Ghana : 100 000 tonnes de tomates pour réduire les importations
Le Ghana lance une première phase visant 100 000 tonnes de tomates en 2026-2027. Le programme doit réduire une facture annuelle de plus de 400 millions de dollars d’importations de tomates fraîches et de concentré et soutenir plus de 150 000 emplois.

Le Ghana a lancé mardi 15 septembre 2026 à Anloga, dans la région de la Volta, une initiative nationale visant à produire environ 100 000 tonnes de tomates dès la campagne 2026-2027. Cette première phase du Ghana Tomato Self-Sufficiency Initiative doit couvrir plus de 10 000 acres et réduire la dépendance du pays aux importations.
Le ministère ghanéen de l’Agriculture estime que le pays dépense plus de 400 millions de dollars par an pour importer des tomates fraîches et du concentré, une facture alimentée notamment par le déficit de production entre décembre et juillet.
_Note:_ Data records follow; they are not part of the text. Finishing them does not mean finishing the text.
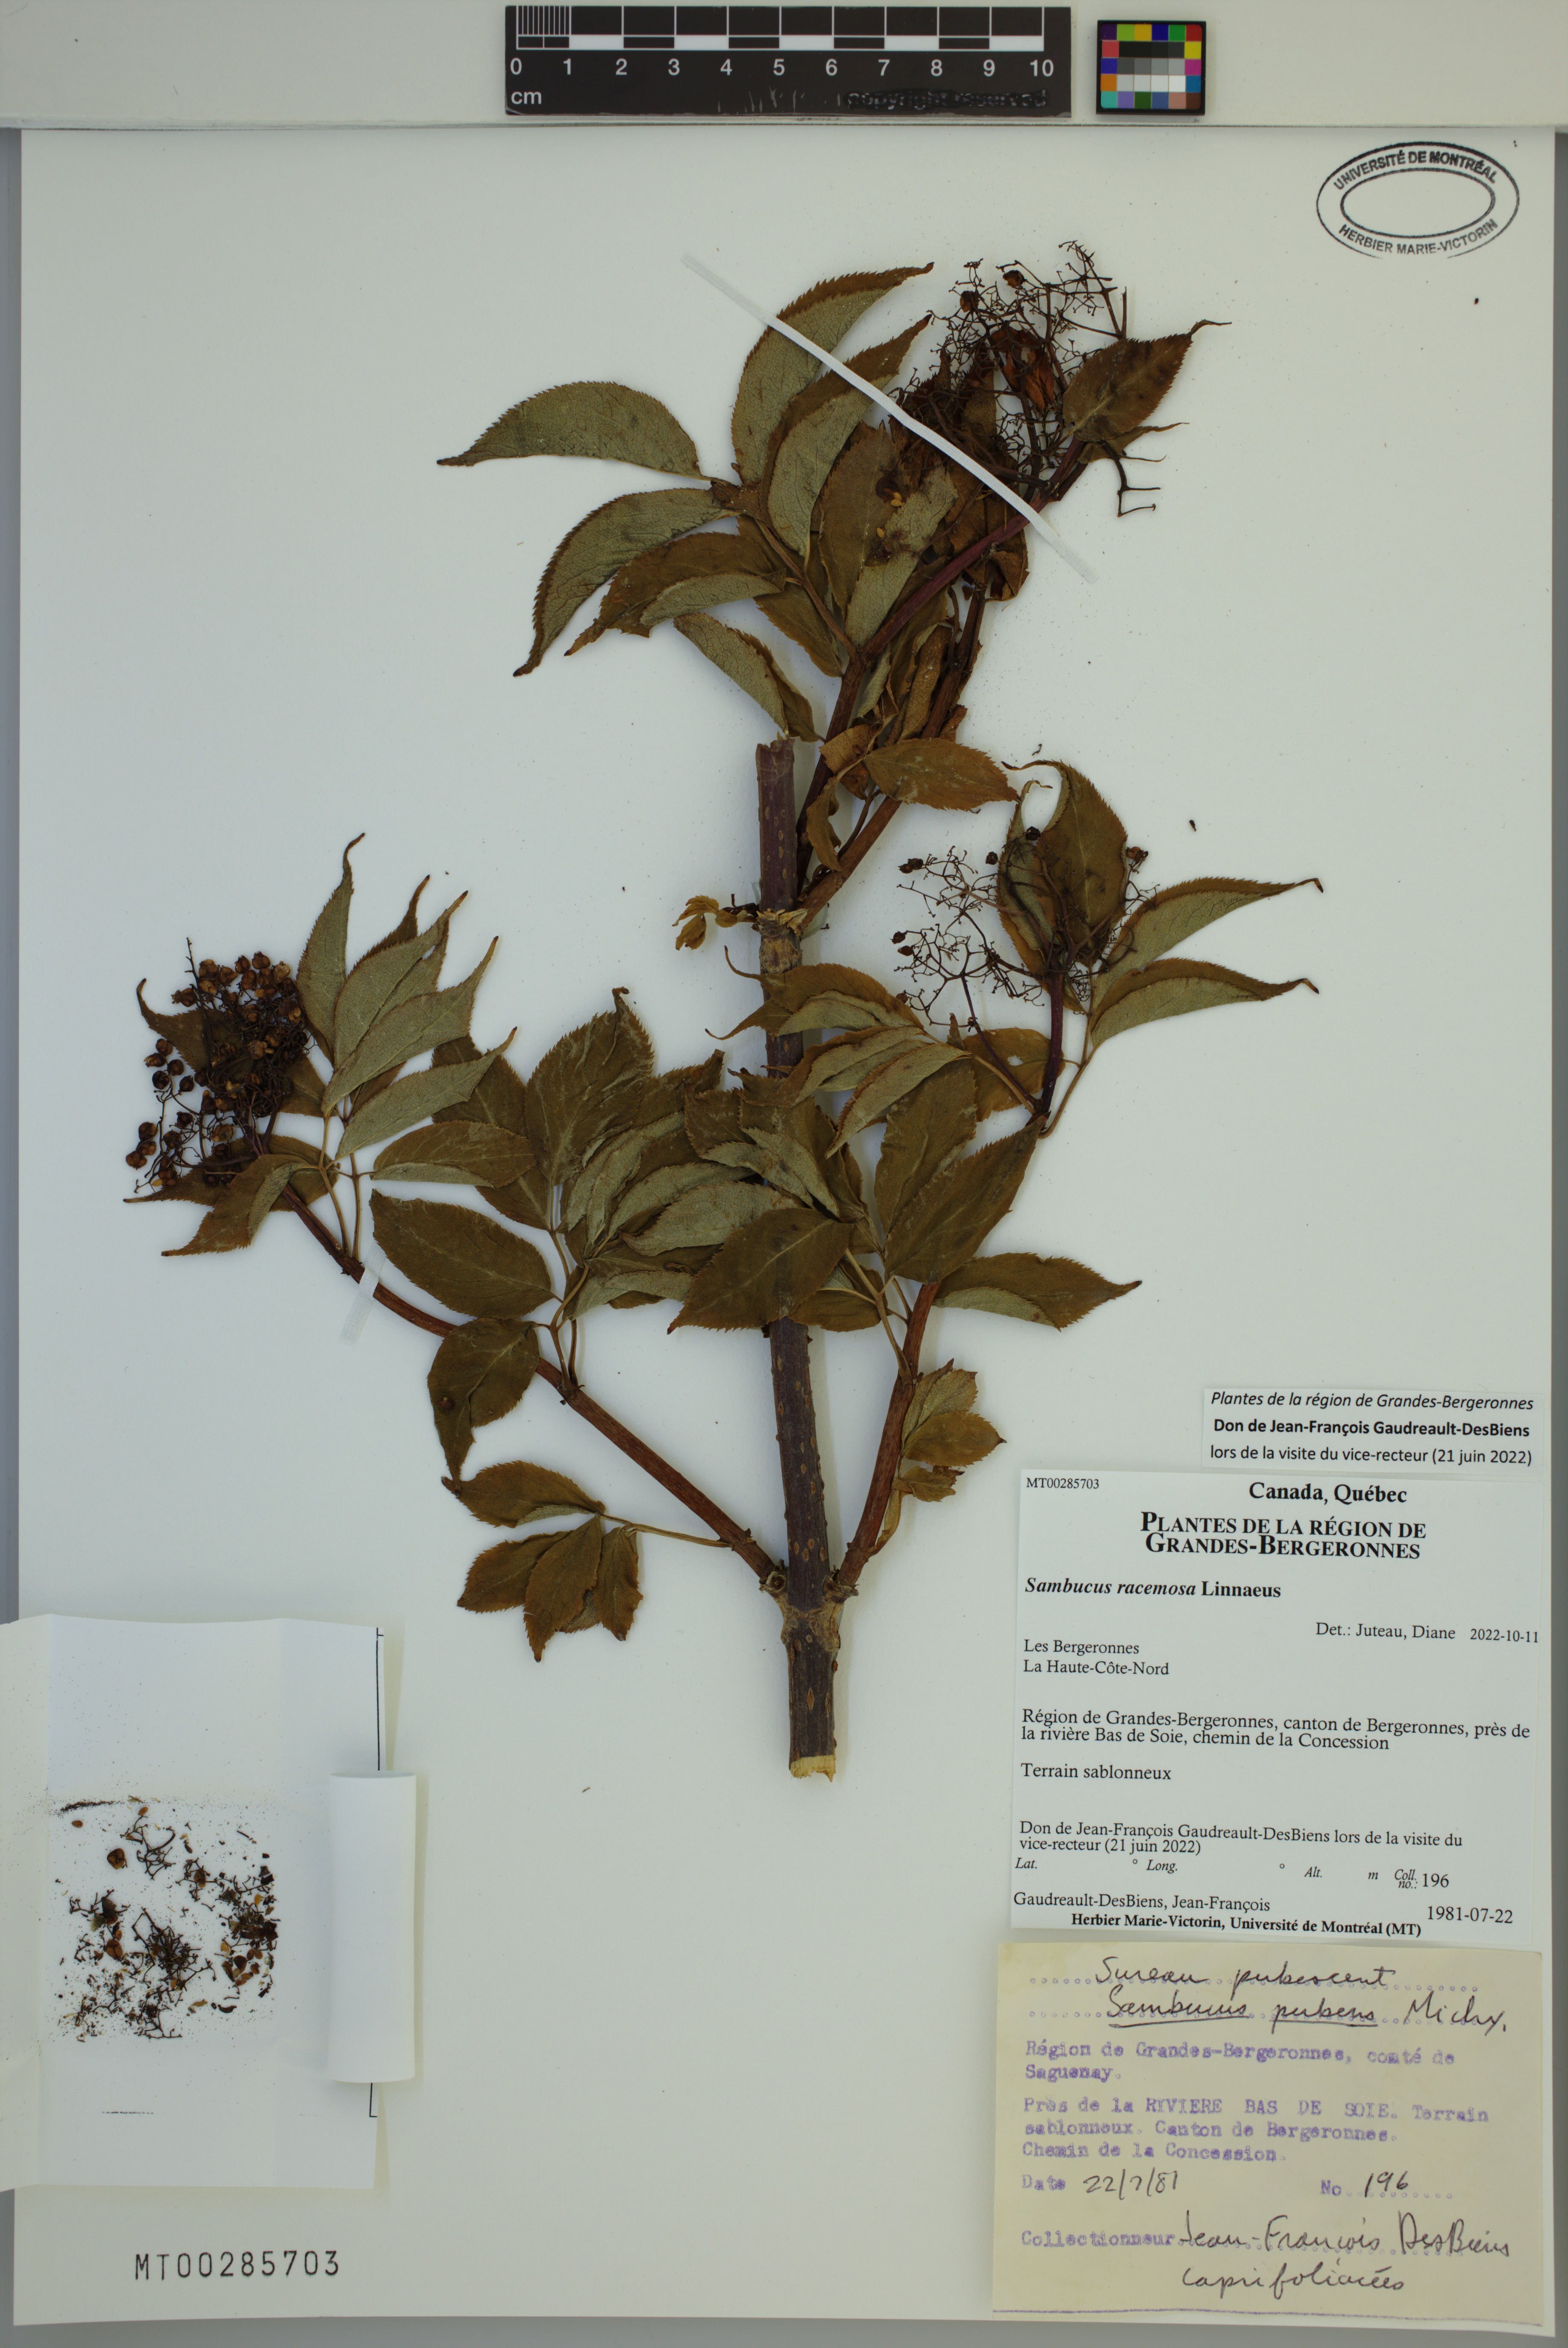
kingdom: Plantae
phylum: Tracheophyta
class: Magnoliopsida
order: Dipsacales
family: Viburnaceae
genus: Sambucus
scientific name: Sambucus racemosa
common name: Red-berried elder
À terme, le programme vise une production annuelle de 400 000 tonnes.
La demande nationale est évaluée à environ 805 000 tonnes par an, contre une production locale d’environ 510 000 tonnes, soit un déficit proche de 300 000 tonnes. Le ministre de l’Agriculture, Eric Opoku, a indiqué que la première phase pourrait générer plus de 150 000 emplois directs et indirects dans la production, la transformation, le transport et la commercialisation.
Le dispositif prévoit de relier les producteurs au financement, à l’irrigation, à l’assurance agricole, à l’assistance technique et à des acheteurs sous contrat. Selon les modalités présentées lors du lancement, le financement de production est estimé à 20 000 cedis ghanéens par acre, tandis qu’une couverture d’assurance pouvant atteindre 50 000 cedis par acre est annoncée pour les sinistres couverts.
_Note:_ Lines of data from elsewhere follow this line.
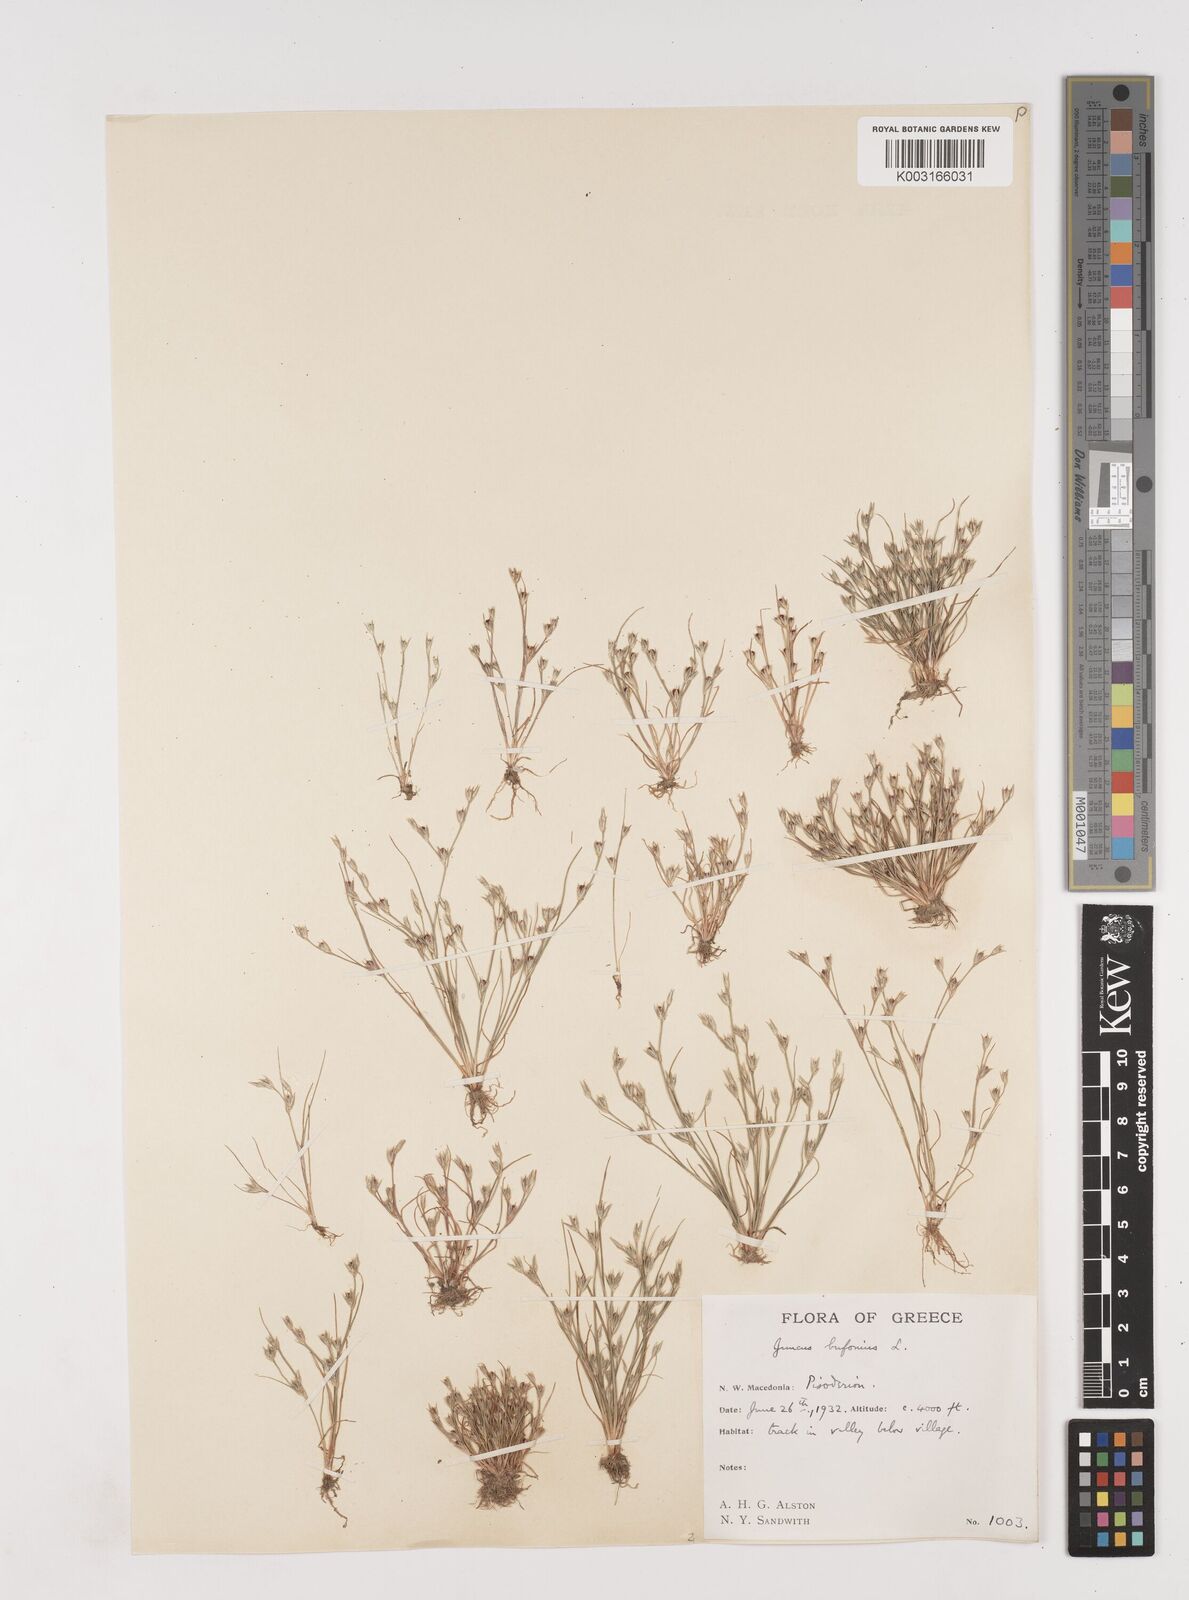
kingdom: Plantae
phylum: Tracheophyta
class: Liliopsida
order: Poales
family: Juncaceae
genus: Juncus
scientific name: Juncus bufonius
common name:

Une partie de la production doit également être orientée vers la transformation. Le programme prévoit de porter progressivement les superficies au-delà de 40 000 acres, avec jusqu’à 200 000 tonnes de tomates susceptibles d’être transformées en purée et autres produits à valeur ajoutée, sous réserve de capacités industrielles suffisantes.
Le gouvernement prévoit en parallèle de réhabiliter les 22 installations d’irrigation existantes dans la région de la Volta d’ici fin 2027 afin de soutenir la production en saison sèche.